By MC Galang

Taiwanese producer Lujiachi’s “Teiichi” is a beast of a trip: it’s not some nefarious entity that lurks in a corner, it attacks and impales everything in its way. It’s also electrifying as it is unsettling—both existing in a jarring spectrum of industrial punk and Detroit techno on steroids. It propulses wildly, like arterial blood spurting from an avulsion wound: grotesque, yet at that moment, life spindles aggressively until it is no more. 

Industrial music is often steeped in existentialist and/or nihilistic themes: think Kyle Cooper’s iconic title sequence for David Fincher’s Se7en featuring a Coil remix of Nine Inch Nails“Closer.” “Teiichi” is no different. While stylistically, it projects impersonal structures (machines and automated atmospheres), it has an acute intuition for sound-designing polar extremes: dread and mania. 

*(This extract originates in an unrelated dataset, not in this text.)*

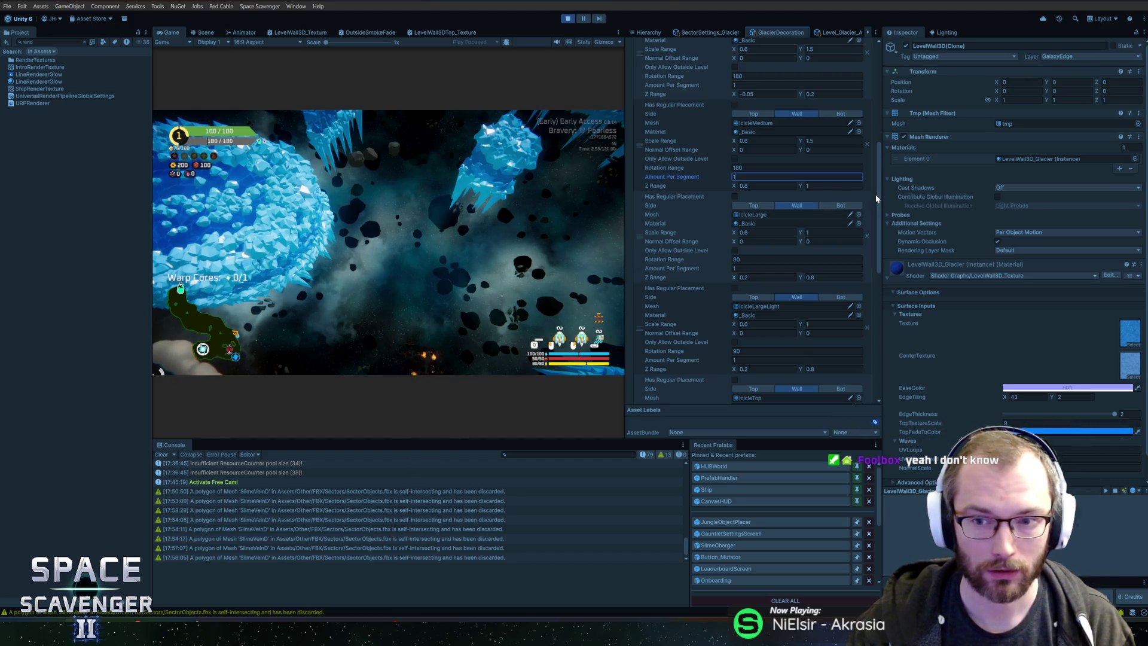
pyautogui.moveTo(877, 193); pyautogui.dragTo(877, 163)
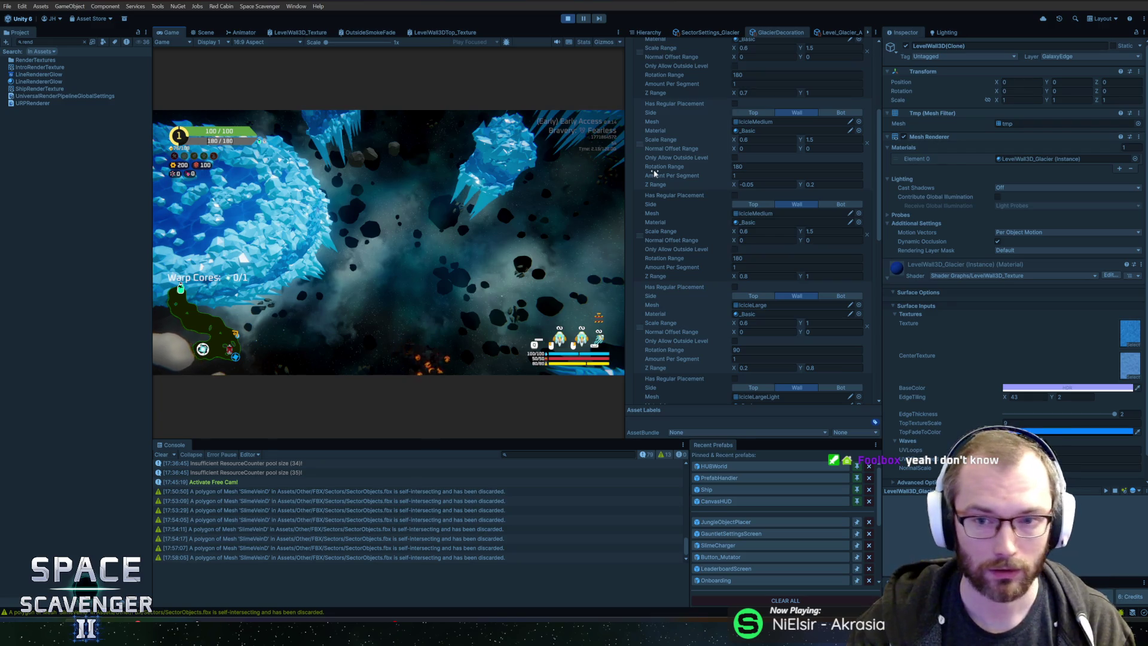
pyautogui.moveTo(880, 165); pyautogui.dragTo(887, 114)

Lujiachi describes his transition to producing electronic music from being in a band (Taipei-based psychedelic drone metal duo 破地獄 Scattered Purgatory) as “divergent to [its] tranquilizing soundscape” but retaining its “overarching ritualistic and tribal ambiance.” These manifest in less pedantic terms: completely in-your-face and unsparing, though I get what he meant. “Teiichi” has no interest in vagueness, it only intends to disarm and absorb. This rings (trills) true for the rest of his excellent 0 EP (“What? You search? You would multiply yourself by ten, by a hundred? You seek followers? Seek zeros! – Friedrich Nietzsche) which is by no means an “easy listen” but who wants that? People riding elevators?